By Majirata Latela
There is renewed hope that the imminent opening up of diamond mining to (licensed) smallholder miners will enable Lesotho to finally realise socio- economic growth from the country’s mineral resources.
Lesotho has for many years been struggling to stamp out illicit diamond trading, and the formulation and adoption of the new mining policy in 2015 brought hope that the country would be free from both corruption and illicit trading.
Many people who live along Senqu River and other areas which have been identified to possess diamond deposits have not benefited from this naturally endowed wealth in their own backyard. Those who were lucky enough to stumble upon these rocks have had to surrender them to the police for ‘confiscation’ by the ministry of mining.
Communities around the four diamond mines in the country have consistently complained that those minerals are not helping to get them out of poverty. They believe those minerals only benefit a certain portion of those who are in decision making positions.
“Our district (Mokhotlong) is blessed with many minerals but they do not benefit our district; mining companies fail to even to hire our communities or even help us develop our district. We are still a country that is hit hard by poverty and high unemployment rate.
“We would like the government to help us make sure that our people benefit from the minerals. This is why we believe that artisanal and small scale mining will at least give people the chance to mine the diamonds themselves, sell them and make a living out from the proceeds,” said Mokhotlong District Administrator Serame Linake.
The December 2018 arrest of then mining minister Keketso Sello’s private secretary, Refiloe Mokone, while in possession of illegal diamonds in South Africa rekindled lingering concerns that the country is not adequately benefiting from its natural resources in part due to rampant smuggling in the extractions industry.
People have shown concern over diamond smuggling and other high ranking officials have shown concerns that diamond smuggling continues because the government is mute and the law is very lenient to those who are found guilty.
With 405 diamondiferous kimberlite identified by the ministry of Mining, the ministry is this year working on issuing licences to artisanal and small scale miners, an act that will allow Basotho to mine diamonds in those areas and make sure that Lesotho utilises all the areas that are said to have mineral resources.
Speaking to theReporter this week, commissioner of mines Pheello Tjatja waxed lyrical about the 2015 Mining Policy but indicated that lack of clarity on the position of government on the artisanal and small scale mining is one of the challenges that hinder the realisation of the country’s socio- economic growth from its mineral resources.
“We have the highest density of kimberlite per square metre in the world. It is therefore very abnormal that country has such a high density – 405 kimberlite bodies – yet we have only four operational bodies (diamond mines). That does not make sense at all.
“With this policy we are also going to help those small scale farmers to graduate at some point and become big players in the mining industry so that they end up owning mines in the country.

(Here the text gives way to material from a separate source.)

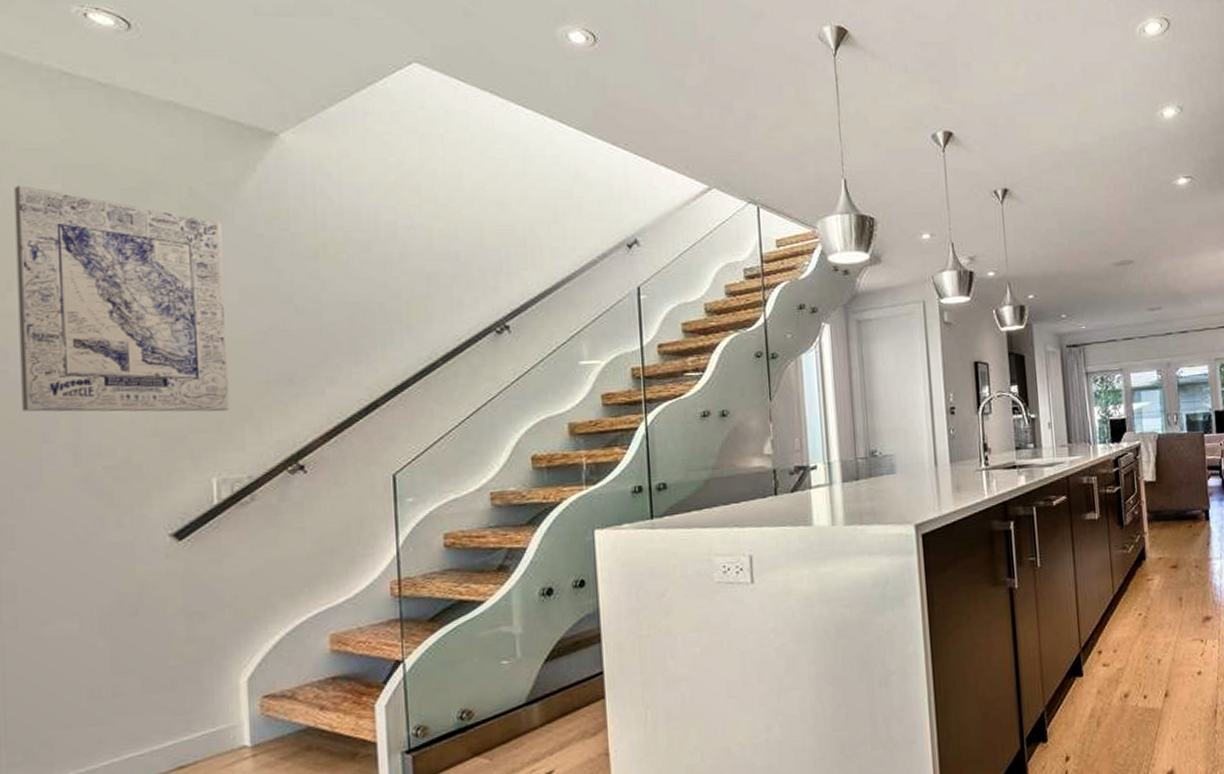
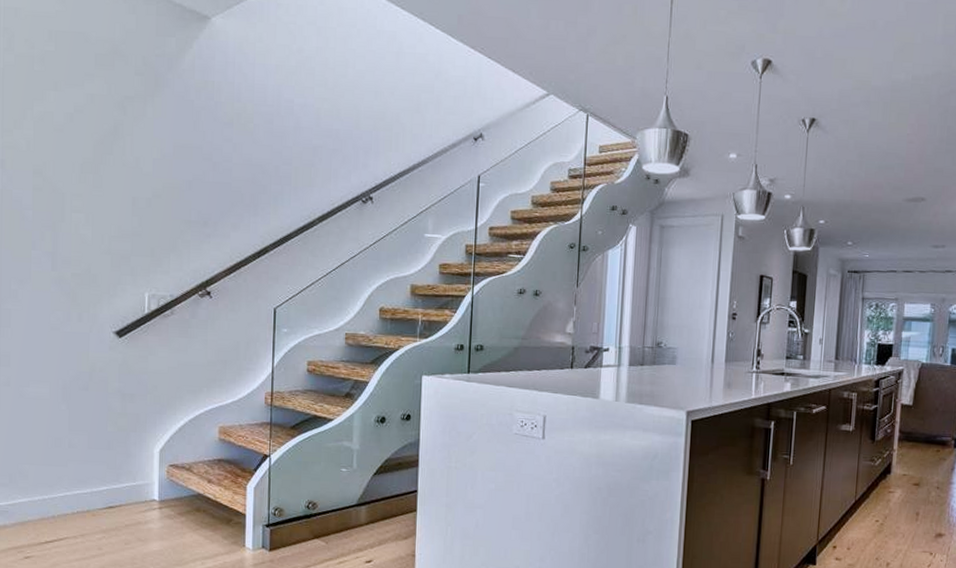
wall art: present [14,185,230,412] -> none [20,45,164,242]

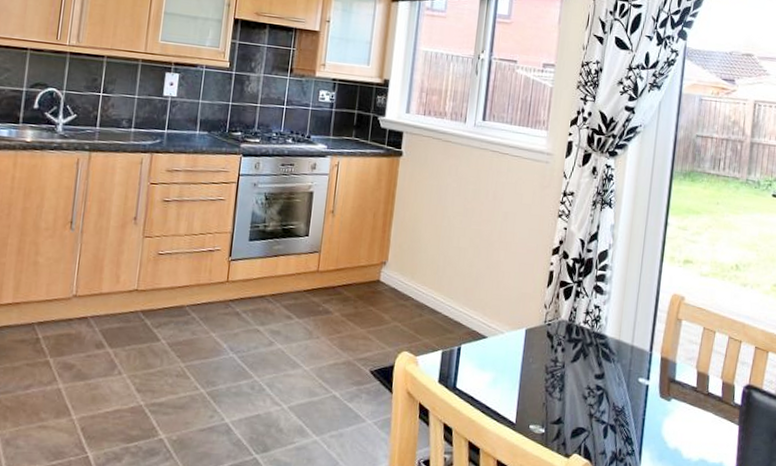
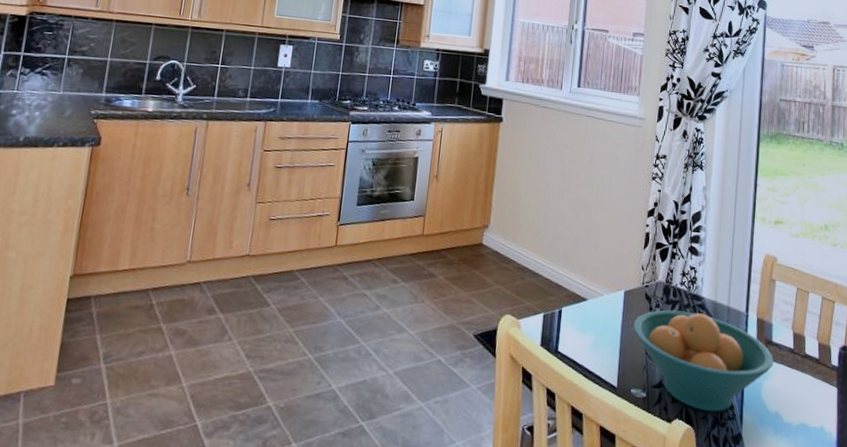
fruit bowl: none [534,348,676,448] -> present [633,310,774,412]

The ministry will go all out to educate those miners,” said Tjatja.
He added that, apart from offering them education on how to mine, clean and cut the diamonds, they will also make sure that there is security and easy access to those places to avoid unnecessary killings and formation of crime syndicates and gangs.
He said since those small scale miners do not have equipment to excavate the diamonds, the ministry is planning to ease artisanal miners’ access to that kind of equipment, and will also offer them environmental education.
“Before offering those small scale mining licences, the ministry will do an exemption, whereby there will be a law that will allow people who are already in possession of diamonds to auction them so that we clean the system and start on a clean slate,” Tjatja said, adding that they believe by January 2021 the first batch of small scale miners will commence work and they will be given licences to operate in one area for a period of a year.
“Our licences will be very affordable to every Mosotho and will expire at the end of every calendar year (December 31), we know that those people do not have money to pay for expensive licences, so we are actually trying to make sure that they will be affordable,” the commissioner of mines said.
For his part current minister of mining, Serialong Qoo, indicated that the operationalisation of small scale mining has been slow as he had expected that they would be done by now and people would have started mining.
“We are currently working with the security agencies as they have a role to play in making sure those places are safe to work in. At the same time, we also have to look into safety measures so that those people will be safe from Covid-19.
“When we eventually start issuing those licences we will start with communities that live around the diamond deposits so that they will be able to take responsibility and make sure that the place benefits them.”
Qoo also revealed that the ministry has formed a committee of people small scale miners who are elected at district level, who will be making sure that the policy does address their concerns.
The next step, which is also underway, is formation of mining guidelines which will be in line with the 2005 Mining and Minerals act.
In another development, Linake said he is optimistic that the artisanal and small scale mining will deter people who have been taking advantage of the minerals of this country. He said only it is only when people and politicians work hard on the policy, that many Basotho will benefit and poverty will be a thing of the past.
Despite Lesotho producing some of the best diamonds in the world, Prime Minister (then finance minister) Moeketsi Majoro has previously decried the fact that the government was not getting much in both dividends and royalties.